FIJMZiggy Marley a hérité du talent de son pèreFabien Boileau 28-06-2012 | 23h32
Jeudi soir, Ziggy Marley, le fils du grand Bob Marley, ouvrait la 33e édition du Festival international de jazz de Montréal au Métropolis. Prestigieux honneur pour un artiste qu'est celui de se voir offrir l'opportunité de jouer au Festival international de jazz de Montréal, honneur qui, pour le coup, contenait deux biais. Lorsqu'il s'agit d'un événement d'une telle ampleur, le public est en «droit» de s'attendre à une prestation à la hauteur. C'est le premier biais. Le second survient lorsque l'on est le «fils de», en l'occurrence ici celui de Bob Marley, qui ne doit pas être tous les jours facile à porter lorsque l'on décide de faire de la musique. La prestation d'un artiste «fils de» et la qualité de son oeuvre ne devraient pas être appréciées en fonction de celles de ses parents, mais ne pas s'adonner au jeu des comparaisons dans le cas là n'est pas chose aisée.

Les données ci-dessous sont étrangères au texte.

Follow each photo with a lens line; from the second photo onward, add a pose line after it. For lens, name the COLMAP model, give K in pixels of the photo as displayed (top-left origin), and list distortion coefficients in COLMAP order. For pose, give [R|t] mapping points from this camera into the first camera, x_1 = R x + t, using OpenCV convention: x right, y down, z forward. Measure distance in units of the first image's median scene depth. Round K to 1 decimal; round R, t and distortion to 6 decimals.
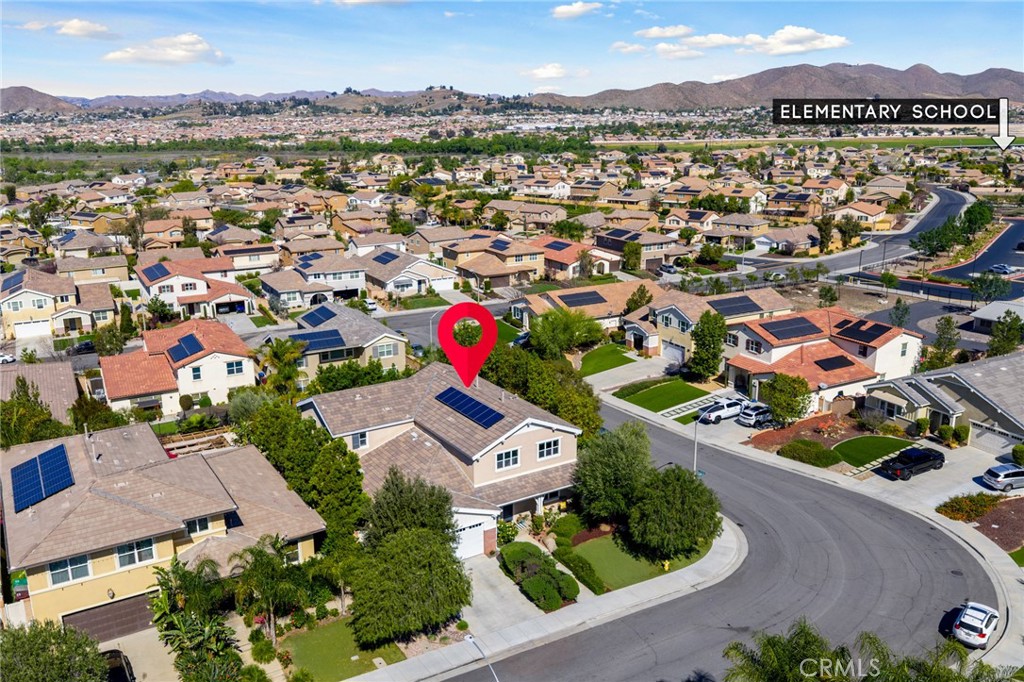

C'est d'ailleurs parfaitement décontracté qu'il est arrivé sur scène – sous les cris et les acclamations d'un public bien plus excité que lui – pour entamer le concert avec Welcome to the world. Malgré une entrée en matière plutôt sobre et calme, Ziggy Marley et ses six musiciens sont vite montés en puissance dés la deuxième chanson Let Jah will be done et sa basse profonde, pour continuer sur « Brother and sisters. Outre le look, les «dreadlocks» et la position de Ziggy Marley face à son pied de micro, ses déhanchements sont très proches de ceux de son père, c'en est presque troublant. En ce qui concerne la voix, il suffisait de fermer les yeux et oublier l'époque pour écouter l'écho de celle de Bob. Ziggy Marley est typiquement le genre d'artiste qui prend une dimension toute particulière sur scène, bien plus séduisante qu'en studio. On n'attendait pas de lui qu'il fasse du Bob Marley, il n'en a pas fait, mais il l'aura sûrement rendu fier.